Istnieje w nas pewien paradoks. Nie chcemy robić sobie problemów, ale robimy. Nie chcemy cierpieć, ale doprowadzamy do cierpienia. Nie chcemy być samotni, ale pomimo starań kończymy samotnie. Nie chcemy kłócić się z nikim, a jednak znów pokłóciliśmy się, podnieśliśmy głos. Znów chcemy się za coś zabrać, ale znów odciągamy to w czasie. Sami sobie to robimy. Dlaczego? Czy taka jest już ludzka natura? Skąd to się bierze? Nie możemy po prostu założyć sobie, że coś będzie w nas tak, jak tego chcemy i kropka? Gdyby to było takie proste to nikt by nie miał ze sobą samym problemów. Musi być jakiś mechanizm, który to tworzy. Właściwie nie jeden. Opiszę je tutaj i będziemy mogli zastanowić się na tym, aby potem móc coś zmienić dla Ciebie.

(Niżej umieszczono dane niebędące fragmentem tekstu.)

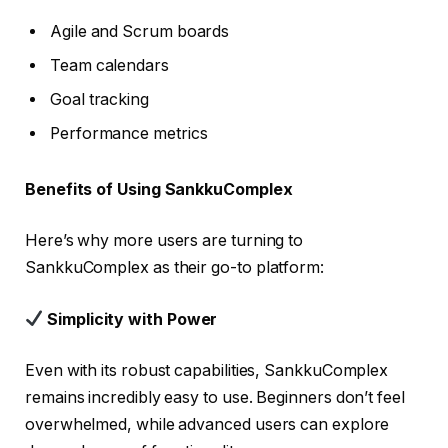
Agile and Scrum boards
Team calendars
Goal tracking
Performance metrics
Benefits of Using SankkuComplex
Here’s why more users are turning to
SankkuComplex as their go-to platform:
Simplicity with Power
Even with its robust capabilities, SankkuComplex
remains incredibly easy to use. Beginners don’t feel
overwhelmed, while advanced users can explore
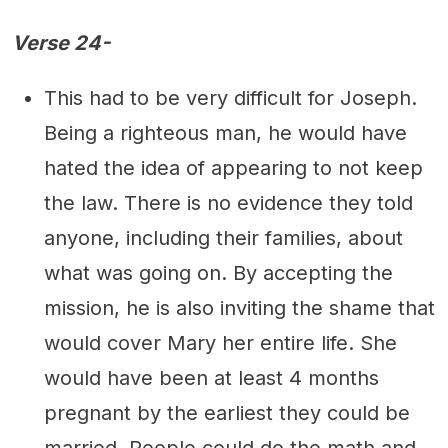
Verse 24-
This had to be very difficult for Joseph.
Being a righteous man, he would have
hated the idea of appearing to not keep
the law. There is no evidence they told
anyone, including their families, about
what was going on. By accepting the
mission, he is also inviting the shame that
would cover Mary her entire life. She
would have been at least 4 months
pregnant by the earliest they could be
married. People could do the math and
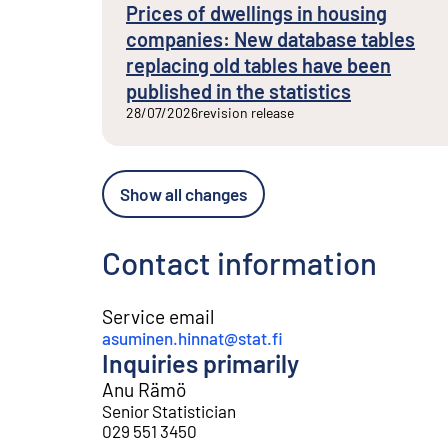
Prices of dwellings in housing
companies: New database tables
replacing old tables have been
published in the statistics
28/07/2026
revision release
Show all changes
Contact information
Service email
asuminen.hinnat@stat.fi
Inquiries primarily
Anu Rämö
Senior Statistician
029 551 3450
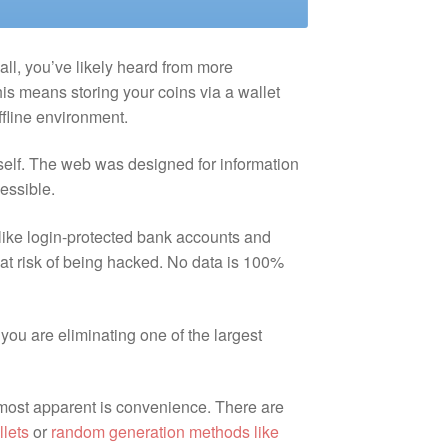
 all, you’ve likely heard from more
is means storing your coins via a wallet
ffline environment.
itself. The web was designed for information
cessible.
 like login-protected bank accounts and
 at risk of being hacked. No data is 100%
 you are eliminating one of the largest
 most apparent is convenience. There are
llets
or
random generation methods like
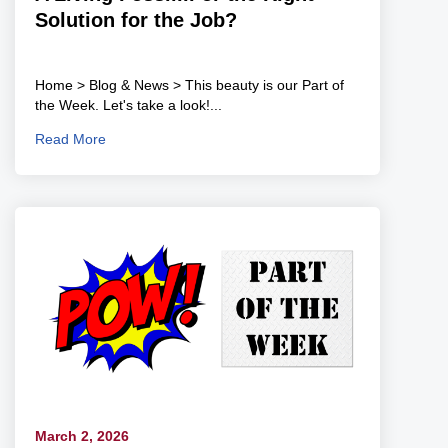
Solution for the Job?
Home > Blog & News > This beauty is our Part of
the Week. Let's take a look!...
Read More
March 2, 2026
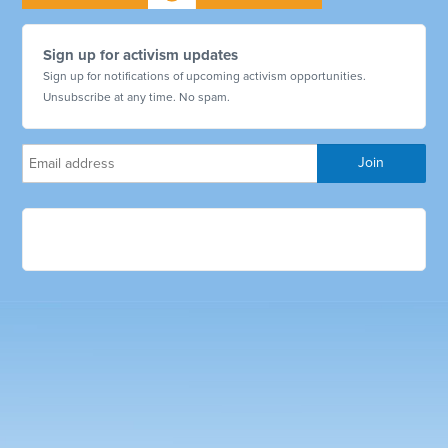
Sign up for activism updates
Sign up for notifications of upcoming activism opportunities.
Unsubscribe at any time. No spam.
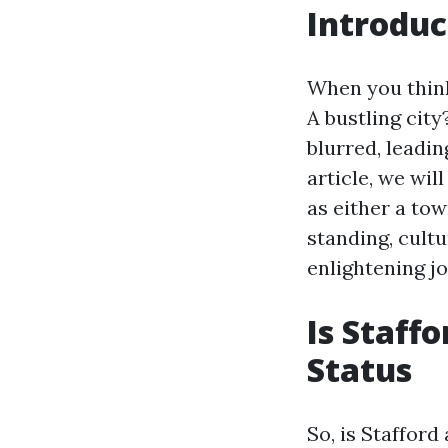
Introduc
When you think
A bustling cit
blurred, leadin
article, we wil
as either a tow
standing, cult
enlightening j
Is Staff
Status
So, is Stafford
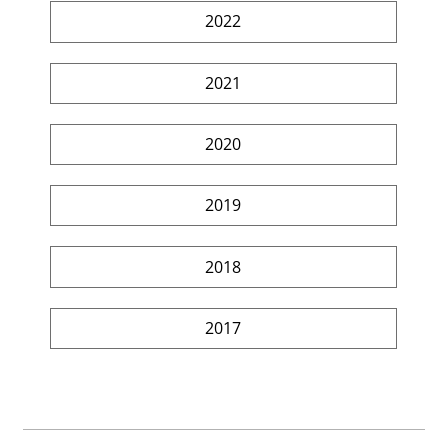
2022
2021
2020
2019
2018
2017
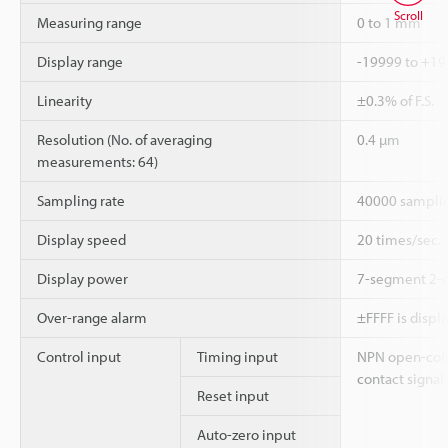
Scroll
Measuring range
0 to 1 mm
Display range
-19999 to +1
Linearity
±0.3% of F.S.
Resolution (No. of averaging
0.4 µm
measurements: 64)
Sampling rate
40000 samplin
Display speed
20 times/sec.
Display power
7-segment 2-c
Over-range alarm
±FFFF is displ
Control input
Timing input
NPN open-coll
contact signal
Reset input
Auto-zero input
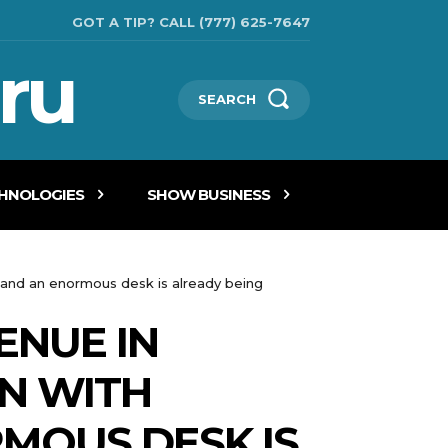
GOT A TIP? CALL (777) 625-7647
ru
SEARCH
CHNOLOGIES
SHOW BUSINESS
s and an enormous desk is already being
ENUE IN
RN WITH
MOUS DESK IS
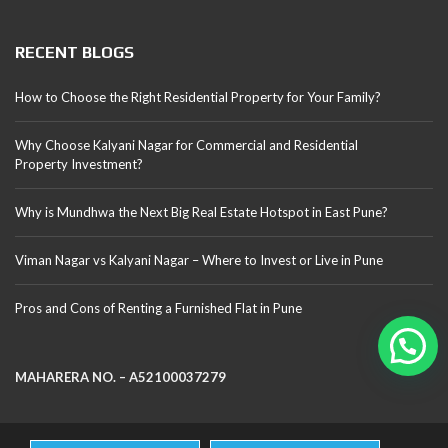
RECENT BLOGS
How to Choose the Right Residential Property for Your Family?
Why Choose Kalyani Nagar for Commercial and Residential
Property Investment?
Why is Mundhwa the Next Big Real Estate Hotspot in East Pune?
Viman Nagar vs Kalyani Nagar – Where to Invest or Live in Pune
Pros and Cons of Renting a Furnished Flat in Pune
MAHARERA NO. – A52100037279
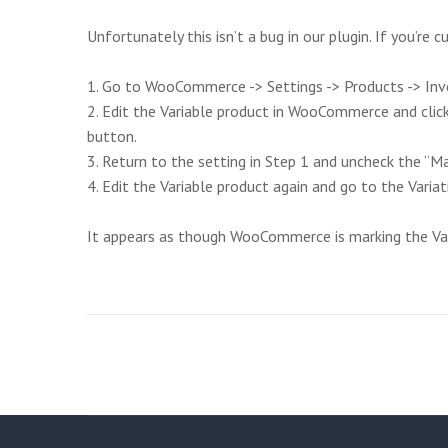
Unfortunately this isn’t a bug in our plugin. If you’re 
1. Go to WooCommerce -> Settings -> Products -> Inve
2. Edit the Variable product in WooCommerce and clic
button.
3. Return to the setting in Step 1 and uncheck the “
4. Edit the Variable product again and go to the Variat
It appears as though WooCommerce is marking the Varia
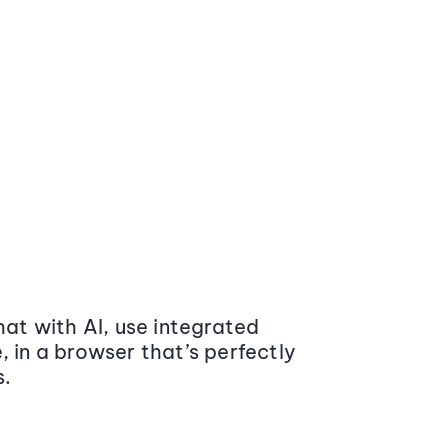
at with AI, use integrated
 in a browser that’s perfectly
s.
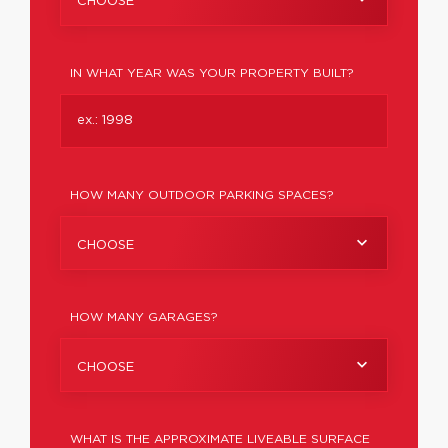
CHOOSE
IN WHAT YEAR WAS YOUR PROPERTY BUILT?
HOW MANY OUTDOOR PARKING SPACES?
CHOOSE
HOW MANY GARAGES?
CHOOSE
WHAT IS THE APPROXIMATE LIVEABLE SURFACE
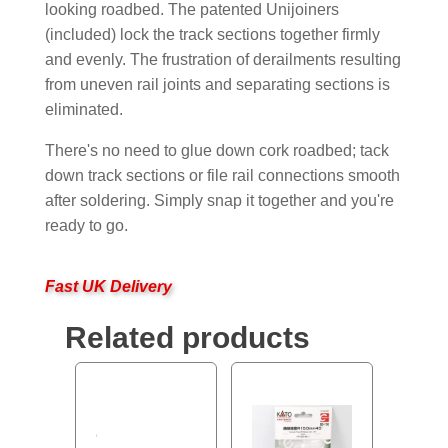
looking roadbed. The patented Unijoiners
(included) lock the track sections together firmly
and evenly. The frustration of derailments resulting
from uneven rail joints and separating sections is
eliminated.
There's no need to glue down cork roadbed; tack
down track sections or file rail connections smooth
after soldering. Simply snap it together and you're
ready to go.
Fast UK Delivery
Related products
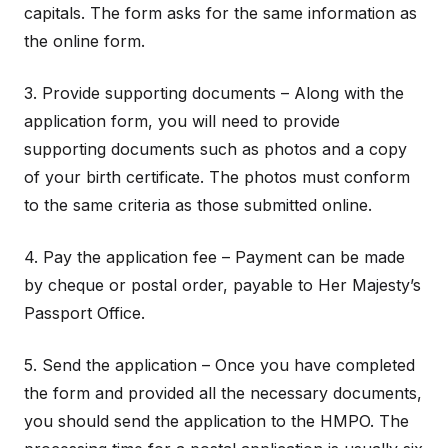
capitals. The form asks for the same information as
the online form.
3. Provide supporting documents – Along with the
application form, you will need to provide
supporting documents such as photos and a copy
of your birth certificate. The photos must conform
to the same criteria as those submitted online.
4. Pay the application fee – Payment can be made
by cheque or postal order, payable to Her Majesty’s
Passport Office.
5. Send the application – Once you have completed
the form and provided all the necessary documents,
you should send the application to the HMPO. The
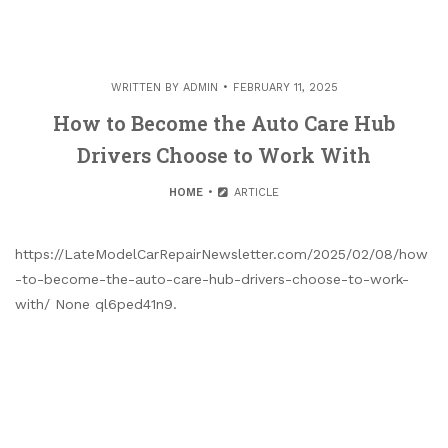
WRITTEN BY
ADMIN
FEBRUARY 11, 2025
How to Become the Auto Care Hub
Drivers Choose to Work With
HOME
ARTICLE
https://LateModelCarRepairNewsletter.com/2025/02/08/how
-to-become-the-auto-care-hub-drivers-choose-to-work-
with/ None ql6ped41n9.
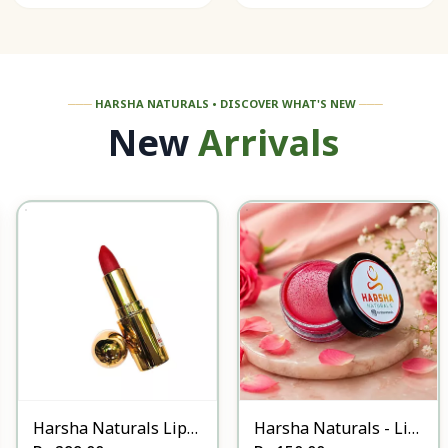
───
HARSHA NATURALS • DISCOVER WHAT'S NEW
───
New
Arrivals
Harsha Naturals Lip
Harsha Naturals - Lip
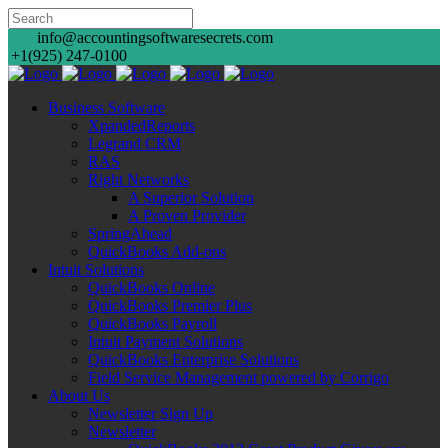
info@accountingsoftwaresecrets.com
+1(925) 247-0100
Business Software
XpandedReports
Legrand CRM
RAS
Right Networks
A Superior Solution
A Proven Provider
SpringAhead
QuickBooks Add-ons
Intuit Solutions
QuickBooks Online
QuickBooks Premier Plus
QuickBooks Payroll
Intuit Payment Solutions
QuickBooks Enterprise Solutions
Field Service Management powered by Corrigo
About Us
Newsletter Sign Up
Newsletter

MECHANIZM PIERWSZY – TWOJA UWAGA CZYLI OBECNOŚĆ
Jeśli zakładamy sobie, że będziemy postępowali w określony sposób, ponieważ to jest dla nas korzystne (np. być miłym dla kogoś, być zdyscyplinowanym, systematycznym, pomocnym czy otwartym) to trzymamy się tego przez jakiś czas. Jaki? Taki kiedy świadomie to kontrolujemy. Potem kiedy zdejmujemy uwagę z tego to od razu uruchamiają się wypracowane nawyki reagowania, które przejmują kontrolę. Bycie świadomym to klucz do nie tworzenia sobie problemów, które wynikają głównie z nieświadomych sposobów reagowania, tworzonych latami. Jeśli będziesz nadal myślał, odczuwał, decydował za ich namową to będzie dalej to samo. Jeśli nie będziesz uważny to będziesz nieświadomy, a potem nie będziesz rozumiał dlaczego znów zrobiłeś to samo. Jak będziesz nieobecny to znów podniesiesz głos bo tego jesteś nauczony. Znów pomyśli Ci się w ten sam sposób i znów pod wpływem emocji zachowasz się jak zawsze. Najgorsze jest to, że za każdym takim razem utrwalasz nawyk. Przerwij go już dzisiaj i stawaj się obecny, uważny i świadomy tego co robisz, co się z Tobą dzieje.
PRZYKŁAD:
Chcesz zmienić nawyk odżywiania. Masz plan. Masz wszystko. Trzymasz się jeden dzień, dwa, tydzień. Potem jest rodzinny zjazd albo impreza ze znajomymi. Zerwałeś z dietą i poszedłeś na całość i to jest ok, gdybyś następnego dnia lub parę dni potem znów wrócił do tego co dla Ciebie ważne. Pamiętasz o tym co masz zrobić, ale jakoś tak dajesz sobie jeszcze dzień odpustu. Potem już budzisz się za tydzień lub miesiąc. Przestałeś pilnować planu. Nie chcesz mieć problemu ze sobą, ani innymi, ale jakoś tak wyszło, a prawda jest taka, że nie skupiasz się na tym co trzeba.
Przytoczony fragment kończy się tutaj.